Sit down, strap in, and prepare for take off, we’re going Meta-Matic!

We’re going to be exploring some metaprogramming magic in F#. Transforming its abstract syntax tree (AST) into another languages AST before executing it in another virtual machine, Exciting!!

Background #

Nothing really known can continue to be acutely fascinating

First a little bit of background. There are three main forms of metaprogramming in F#, although you could call Type Providers a form of metaprogramming albeit limited in scope. I shall now briefly describe each below.

Quotations #

According to MSDN:

Code quotations, a language feature that enables you to generate and work with F# code expressions programmatically. This feature lets you generate an abstract syntax tree that represent’s F# code. The abstract syntax tree can then be traversed and processed according to the needs of your application

Quotations are fairly useful for translating some parts of the F# language to another language. They can depend on Reflection and having compiled DLLs for any types referenced in the quoted expression. They also have limitations like types are not supported, neither are variables that escape their quoted scope, and also generic definitions are not supported. They cant really be used for staged metaprogramming where you may need to refer to the full language and its constructs.

Code Example #

<@ [for i in 1 .. 10 do yield i * i] @>

A textual representation of what this looks like is as follows:

Quotations.Expr<int list> =
  Call (None, ToList,
    [Call (None, CreateSequence,
      [Call (None, Delay,
        [Lambda (unitVar,
          Call (None, Map,
            [Lambda (i, Call (None, op_Multiply, [i, i])),
              Call (None, op_Range,
                [Value (1), Value (10)])]))])])])

Untyped AST #

There’s also the untyped AST that can be manipulated in some ways although it’s not exactly pleasant to do.

Code Example #

[for i in 1 .. 10 do yield i * i]  

A textual representation of what this looks like is as follows:

       {idRange = Test.fs (1,0--1,0);
        idText = "Test";}],true,
          Test.fs (1,0--1,33)
             (true,{contents = true;},
                   Test.fs (1,1--1,20)
                 SeqExprOnly false,true,
                      Test.fs (1,5--1,6)
                    i {idRange = Test.fs (1,5--1,6);
                       idText = "i";},false,null,
                    Test.fs (1,5--1,6)
                           {idRange = Test.fs (1,12--1,14);
                            idText = "op_Range";},
                         (Int32 1,
                          Test.fs (1,10--1,11)

• _Stated task A_: Repeat the F# metaprogramming excerpt from "Sit down, strap" up to and including "virtual machine, Exciting!!".
The F# metaprogramming excerpt and the listing have nothing to do with each other.

• _Record set_:
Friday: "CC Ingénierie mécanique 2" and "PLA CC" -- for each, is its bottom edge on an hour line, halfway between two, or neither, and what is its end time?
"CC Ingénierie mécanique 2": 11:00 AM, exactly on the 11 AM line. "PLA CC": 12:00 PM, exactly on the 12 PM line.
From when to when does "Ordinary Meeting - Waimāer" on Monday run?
---
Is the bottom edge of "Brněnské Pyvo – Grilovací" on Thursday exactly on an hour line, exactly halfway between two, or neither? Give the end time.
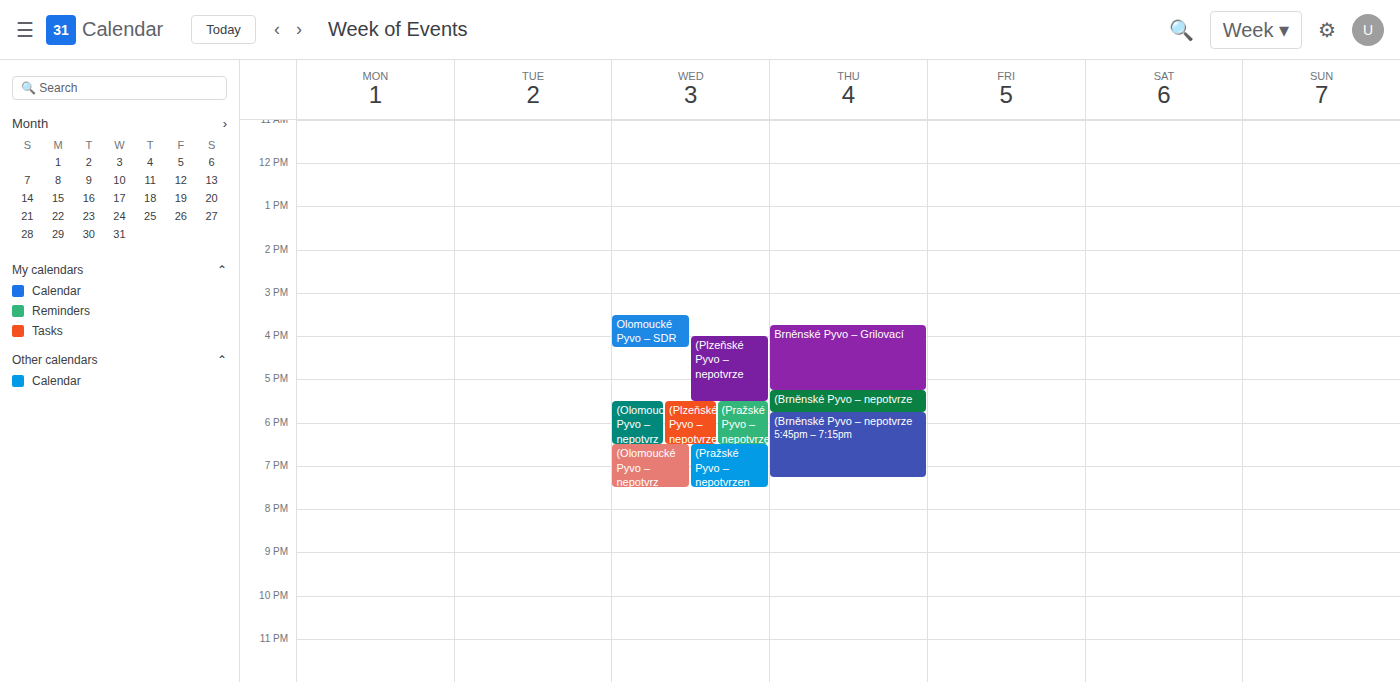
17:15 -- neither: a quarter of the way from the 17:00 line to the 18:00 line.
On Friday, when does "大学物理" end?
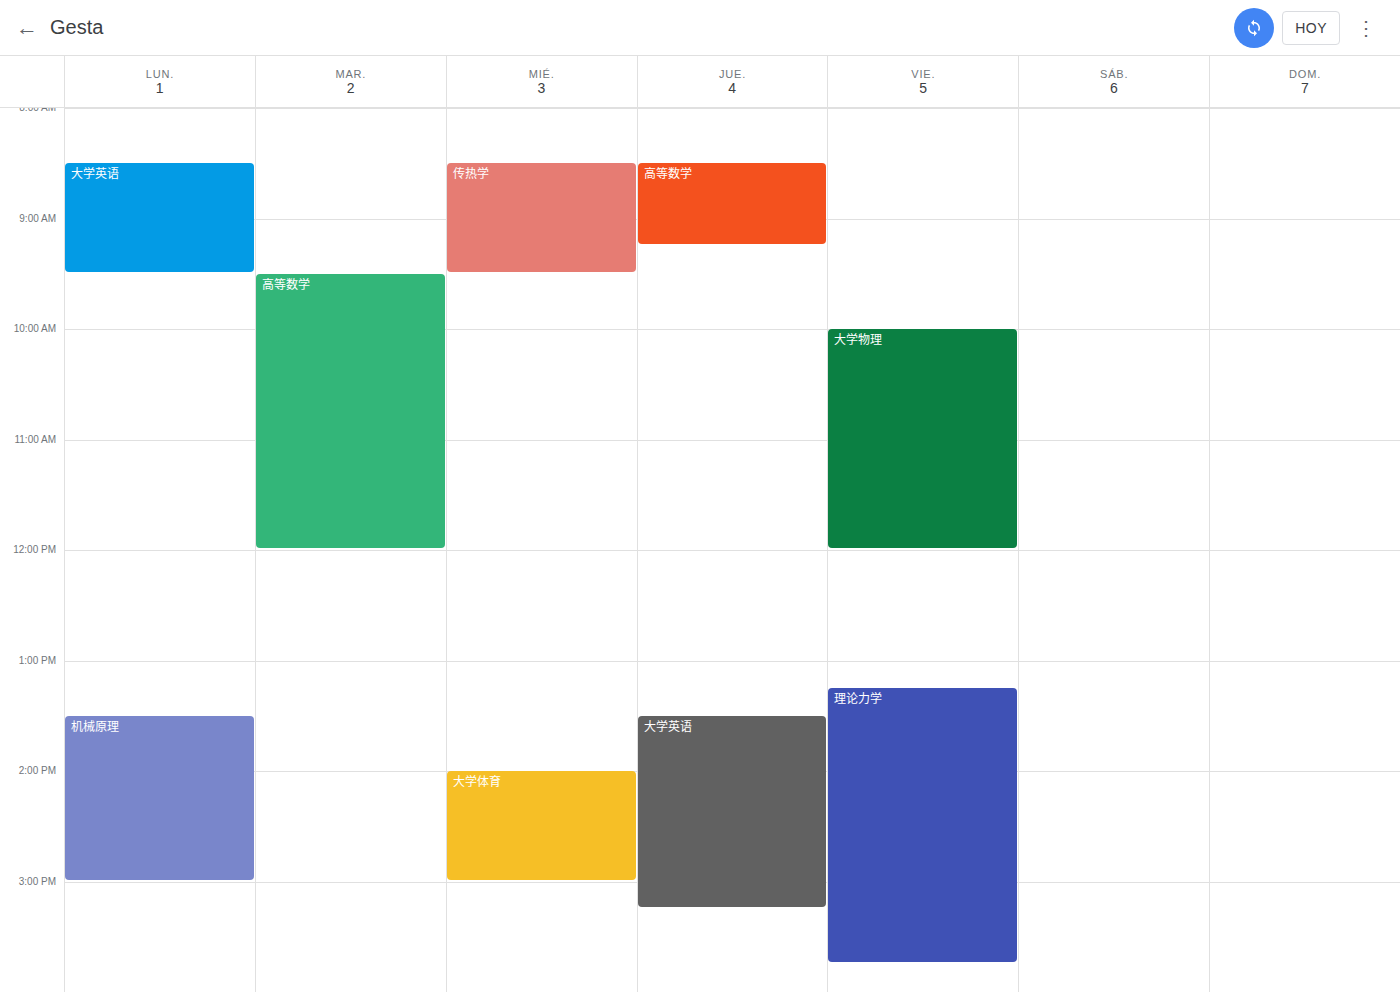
--
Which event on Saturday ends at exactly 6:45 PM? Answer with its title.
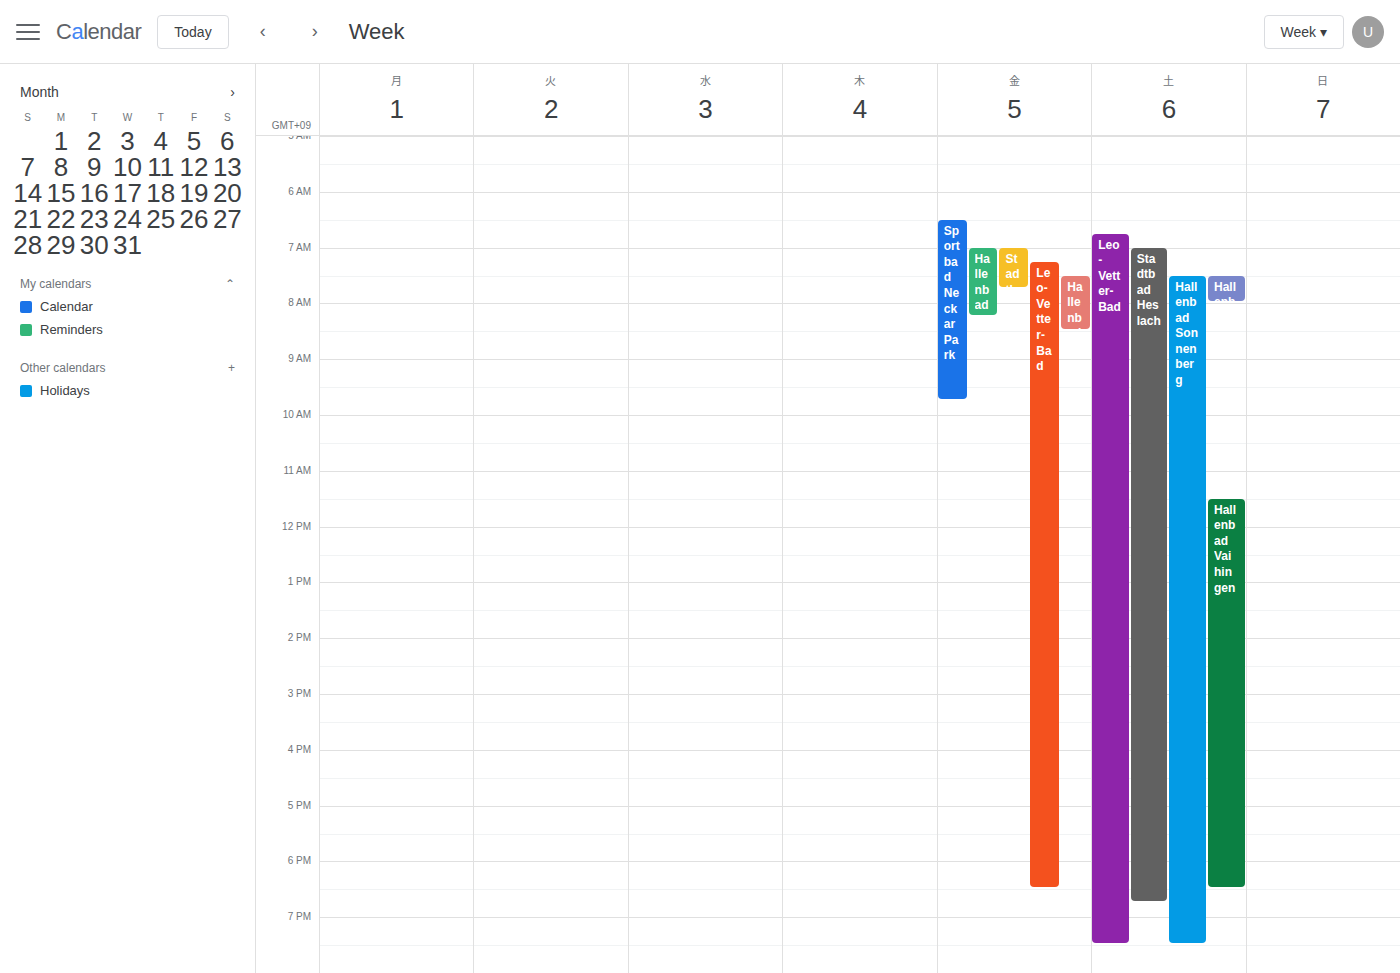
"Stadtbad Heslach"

• _Stated task B_: Find each line in the listing that contains the string "bottom", matching case, and copy those lines.

• _Worked answer A_:
Sit down, strap in, and prepare for take off, we’re going Meta-Matic!

We’re going to be exploring some metaprogramming magic in F#. Transforming its abstract syntax tree (AST) into another languages AST before executing it in another virtual machine, Exciting!!

• _Worked answer B_:
Friday: "CC Ingénierie mécanique 2" and "PLA CC" -- for each, is its bottom edge on an hour line, halfway between two, or neither, and what is its end time?
Is the bottom edge of "Brněnské Pyvo – Grilovací" on Thursday exactly on an hour line, exactly halfway between two, or neither? Give the end time.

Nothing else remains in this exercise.